Requirement: In the data below, find the line that contains "เครื่องหว่านปุ๋ย" and the line that contains "RELATED PRODUCTS". Copy both, plus every line between them, exactly.

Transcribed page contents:
┄┄┄┄┄┄┄┄┄┄┄┄┄┄┄┄┄┄┄┄

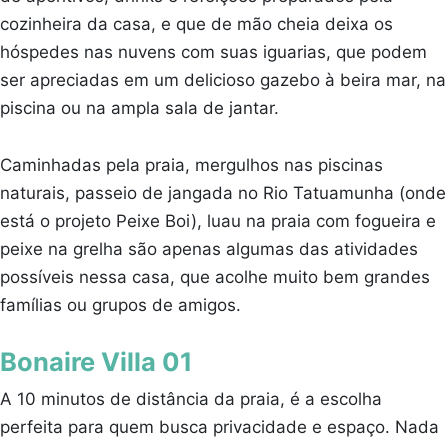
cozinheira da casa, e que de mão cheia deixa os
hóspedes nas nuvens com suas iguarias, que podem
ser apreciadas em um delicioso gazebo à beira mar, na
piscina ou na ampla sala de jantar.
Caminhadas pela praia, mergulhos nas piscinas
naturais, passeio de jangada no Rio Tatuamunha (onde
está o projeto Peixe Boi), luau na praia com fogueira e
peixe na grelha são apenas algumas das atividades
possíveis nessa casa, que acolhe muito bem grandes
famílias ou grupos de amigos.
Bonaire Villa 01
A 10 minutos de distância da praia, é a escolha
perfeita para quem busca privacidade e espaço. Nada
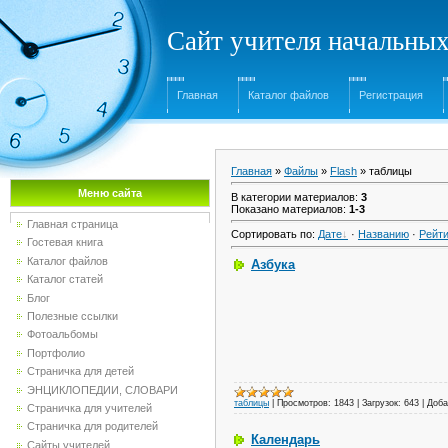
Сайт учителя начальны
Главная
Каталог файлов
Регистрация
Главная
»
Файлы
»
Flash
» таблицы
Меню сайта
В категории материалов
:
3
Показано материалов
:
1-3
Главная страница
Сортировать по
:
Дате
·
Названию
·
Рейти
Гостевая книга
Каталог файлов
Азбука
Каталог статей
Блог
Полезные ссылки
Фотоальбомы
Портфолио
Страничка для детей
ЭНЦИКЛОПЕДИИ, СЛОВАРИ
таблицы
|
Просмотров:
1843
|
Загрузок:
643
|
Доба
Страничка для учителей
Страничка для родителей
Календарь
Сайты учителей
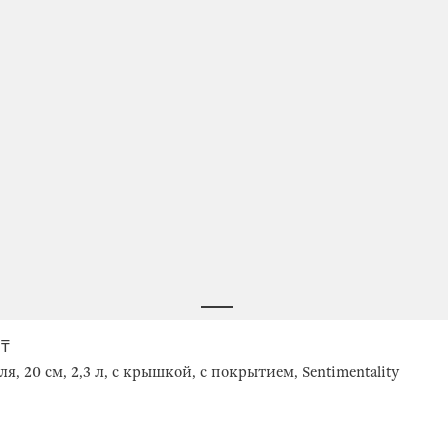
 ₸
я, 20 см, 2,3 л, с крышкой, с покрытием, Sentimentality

┄┄┄┄┄┄┄┄┄┄┄┄┄┄┄┄┄┄┄┄

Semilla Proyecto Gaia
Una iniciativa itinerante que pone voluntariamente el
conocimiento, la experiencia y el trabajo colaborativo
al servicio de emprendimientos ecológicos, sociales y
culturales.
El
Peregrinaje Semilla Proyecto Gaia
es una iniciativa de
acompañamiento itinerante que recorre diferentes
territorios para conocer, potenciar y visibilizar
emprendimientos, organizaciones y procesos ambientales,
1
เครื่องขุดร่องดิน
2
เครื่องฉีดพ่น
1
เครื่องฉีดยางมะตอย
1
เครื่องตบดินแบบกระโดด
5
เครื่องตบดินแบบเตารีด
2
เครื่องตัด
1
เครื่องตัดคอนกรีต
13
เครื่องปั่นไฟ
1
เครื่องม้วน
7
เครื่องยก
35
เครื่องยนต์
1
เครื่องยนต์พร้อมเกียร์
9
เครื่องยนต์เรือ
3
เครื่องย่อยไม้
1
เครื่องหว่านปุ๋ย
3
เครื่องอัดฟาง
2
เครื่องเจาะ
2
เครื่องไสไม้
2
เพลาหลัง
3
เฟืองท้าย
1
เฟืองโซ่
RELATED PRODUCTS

┄┄┄┄┄┄┄┄┄┄┄┄┄┄┄┄┄┄┄┄

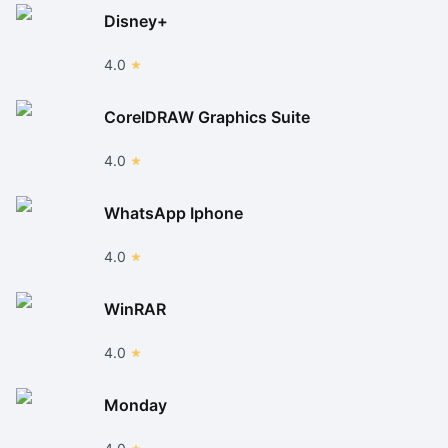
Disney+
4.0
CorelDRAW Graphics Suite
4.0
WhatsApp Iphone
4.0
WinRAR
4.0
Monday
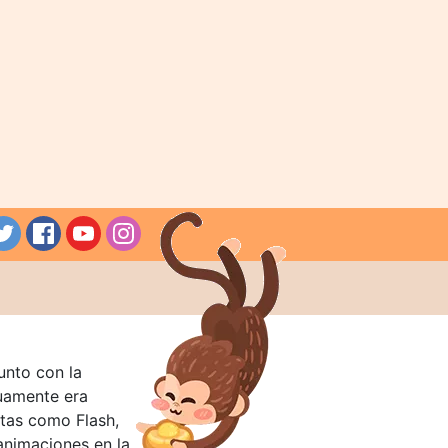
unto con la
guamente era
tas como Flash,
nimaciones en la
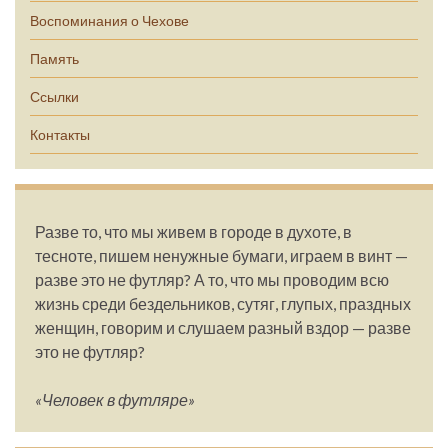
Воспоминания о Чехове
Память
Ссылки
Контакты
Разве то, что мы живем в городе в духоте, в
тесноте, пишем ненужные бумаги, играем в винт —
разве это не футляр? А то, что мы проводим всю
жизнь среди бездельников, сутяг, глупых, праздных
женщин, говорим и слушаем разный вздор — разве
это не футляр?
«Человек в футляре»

┄┄┄┄┄┄┄┄┄┄┄┄┄┄┄┄┄┄┄┄

The completed task:
เครื่องหว่านปุ๋ย
3
เครื่องอัดฟาง
2
เครื่องเจาะ
2
เครื่องไสไม้
2
เพลาหลัง
3
เฟืองท้าย
1
เฟืองโซ่
RELATED PRODUCTS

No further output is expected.